A thin man with long blond hair and eyeliner burst through faded crimson curtains, revved a power drill over his right nostril, and began to shove it in.
Screams rang out from a crowd of about 300 gathered on Venice Beach boardwalk as the drill sank into his nostril, followed by cheers as he carefully extricated the 4-inch drill bit.
Then the man, known only as Morgue, reached into a pocket and withdrew a shining metal meat hook.
The Venice Beach Freak Show celebrated its last day Sunday afternoon with a six-hour street performance that served as protest, farewell and fundraiser.
Bob the Bubble Boy, a man covered with fleshy bumps, tore off his shirt and led a chant of “freak show.” Wee Matt, a small man known as the “littlest party animal in the world,” yanked up his T-shirt — which displayed the time “beer: 30” — and flashed his six-pack to an adoring crowd. Kanya the Amazing Half Girl wheeled herself through the crowd on a skateboard using only her arms, collecting donations in a bucket.
It was a finale full of moments that might have been worth sharing on the disappearing-message app Snapchat, if not for the fact that the event had been organized in part to protest the tech company headquartered in Venice Beach.
Snapchat app maker Snap Inc. subleases a third-floor office space in the building that houses the show, and locals allege that the tech giant helped evict the beloved attraction.

####

- _Problem 1_
How would you put this sentence from the article on the Venice Beach Freak Show's last day into Spanish: "The Venice Beach Freak Show celebrated its last day Sunday afternoon with a six-hour street performance that served as protest, farewell and fundraiser."
- _Problem 2_
Can you turn the paragraph of the Venice Beach Freak Show article that begins "Bob the Bubble Boy" into a short list with its main facts?
- _Problem 3_
Could you carry on the article about the Venice Beach Freak Show's closing from its last sentence?

####

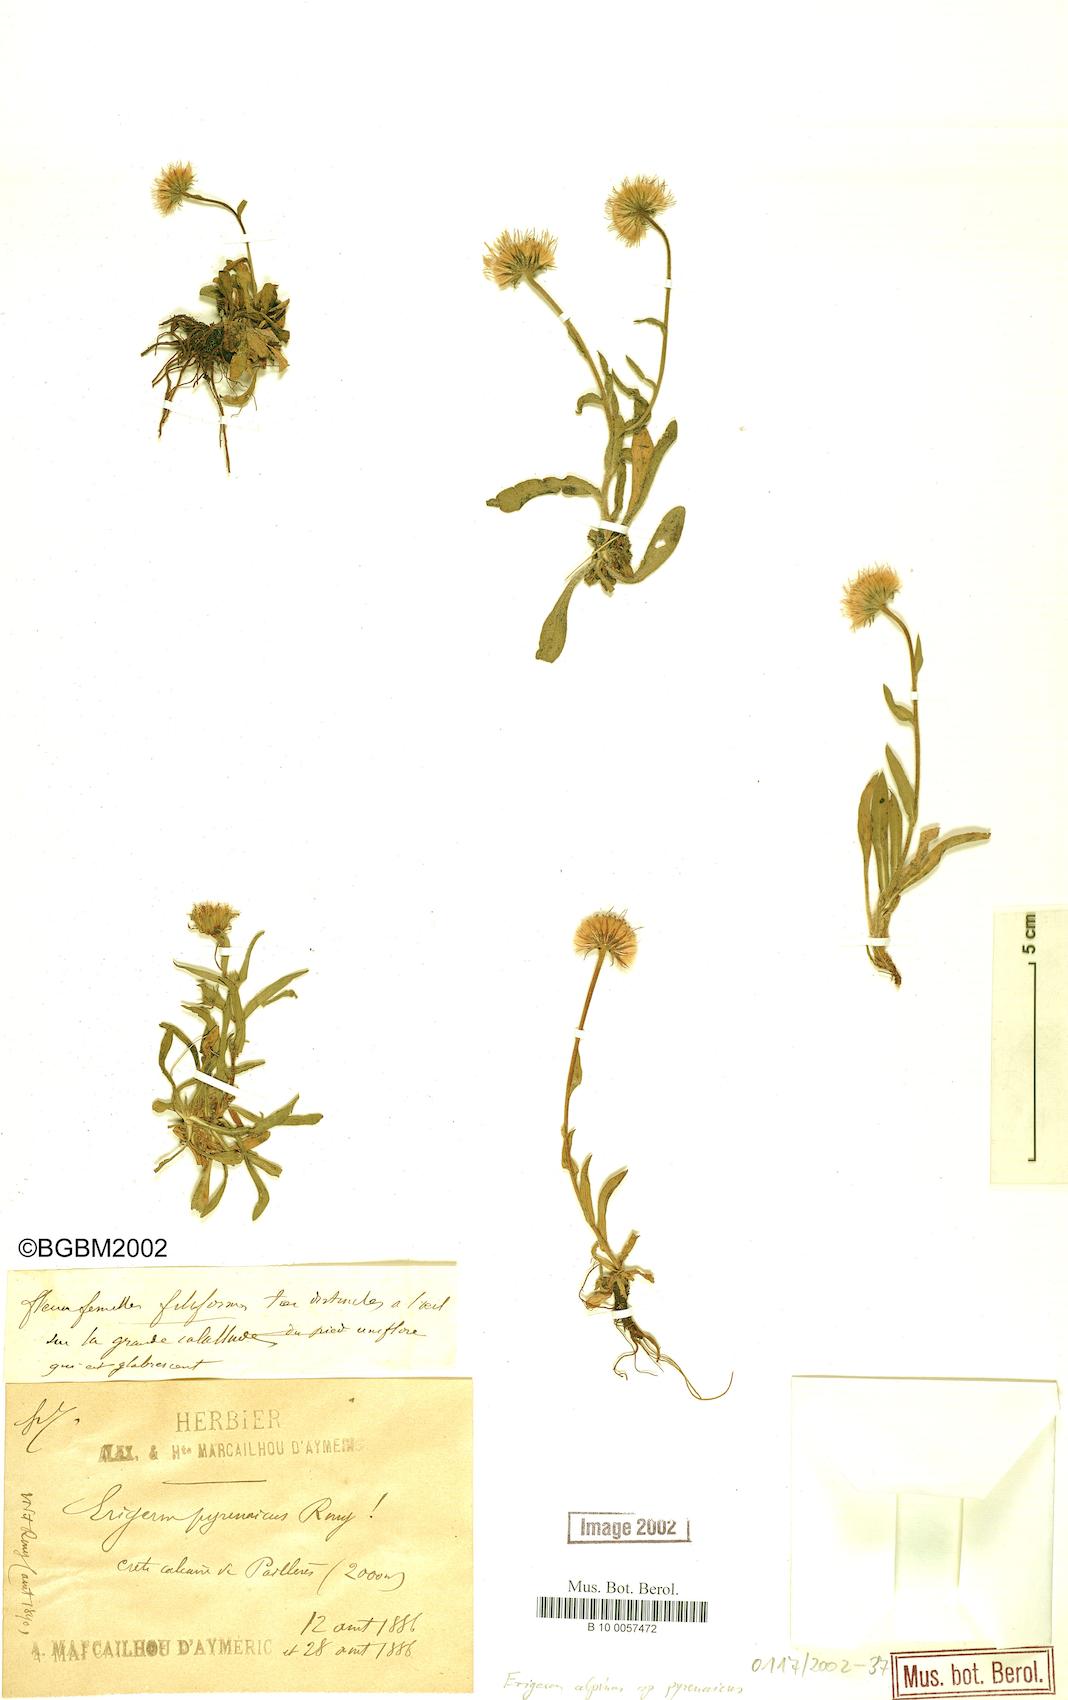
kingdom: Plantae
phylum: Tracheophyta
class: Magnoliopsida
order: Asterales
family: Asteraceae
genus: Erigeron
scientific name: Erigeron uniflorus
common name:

####

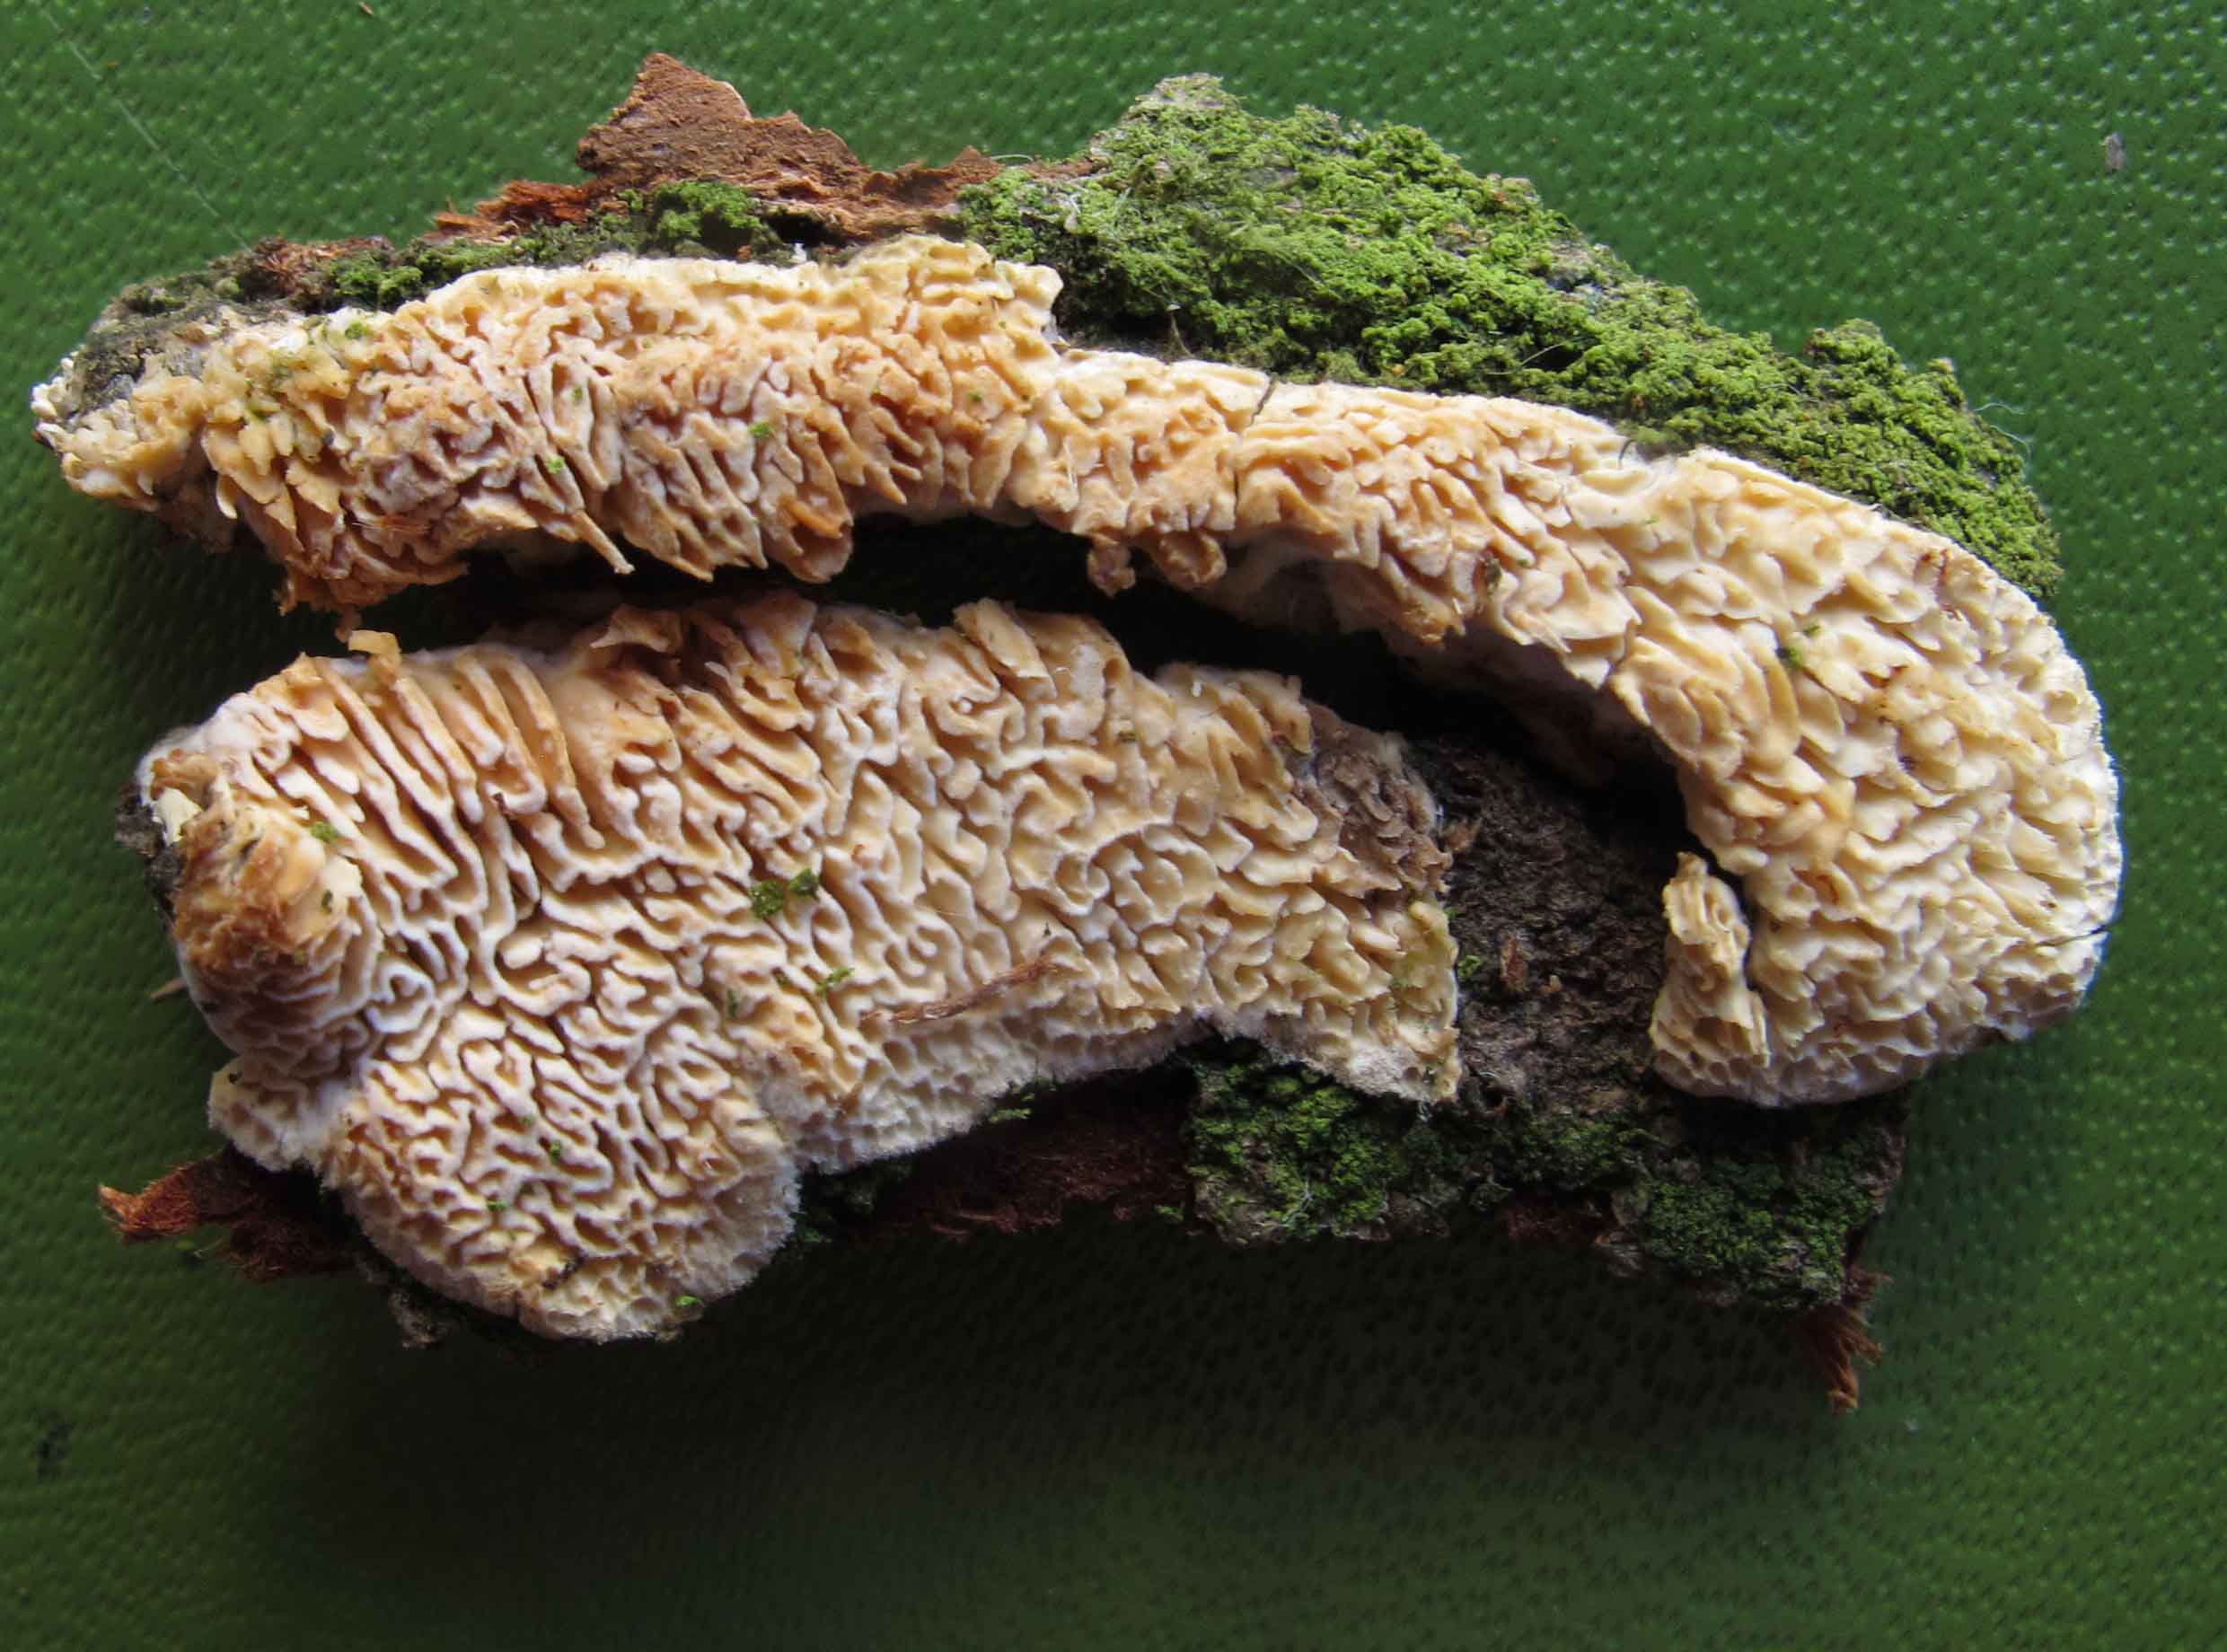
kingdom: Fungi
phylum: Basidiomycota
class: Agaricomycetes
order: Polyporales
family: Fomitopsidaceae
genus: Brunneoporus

####

- _Exercise answer 1_
El Venice Beach Freak Show celebró su último día el domingo por la tarde con una actuación callejera de seis horas que sirvió como protesta, despedida y recaudación de fondos.

- _Exercise answer 2_
- Bob the Bubble Boy, a man covered with fleshy bumps, tore off his shirt and led a "freak show" chant.
- Wee Matt, a small man billed as the "littlest party animal in the world," lifted his "beer: 30" T-shirt to show his six-pack.
- Kanya the Amazing Half Girl moved through the crowd on a skateboard using only her arms and collected donations in a bucket.

- _Exercise answer 3_
A representative of Snapchat told The Times on Sunday that the company had no affiliation with Snapshot Partners LLC, the building’s landlord, and that the tech company had no plans to occupy the Freak Show’s storefront space. The company expects much of its future office growth to be in neighboring Santa Monica because of the limited space in Venice.
Still, many Venice business owners say their landlords will give Snap Inc. a crack at any potential opening given the company’s huge appetite for real estate and large cash reserves.
State business records show that Snapshot Partners is managed by Michael Schlesinger, the cofounder of Cambra Realty, a real estate and investment firm headquartered in Beverly Hills. Schlesinger did not return requests for comment Sunday.
Six months ago, Freak Show founder Todd Ray learned that its five-year lease would be allowed to expire. Ray said Snapshot Partners plans to turn the space into an office building.
“These people are greedy and they don’t care about the culture of Venice,” Ray said.
Sunday’s celebration pulsed with anger over Snapchat’s recent expansion in Venice. Protesters brandished signs with slogans such as “Delete Snapchat” and chanted “freaks not geeks!” One woman held a cardboard effigy of Snapchat’s mascot, a ghost, with a noose around its neck.
The attraction has lured curious tourists from a prime position on the Venice Beach boardwalk for 11 years, Ray said. Admission cost $5, the price of a latte in nearby Abbot Kinney. And the show’s performers say the attraction offered a message alongside its madness.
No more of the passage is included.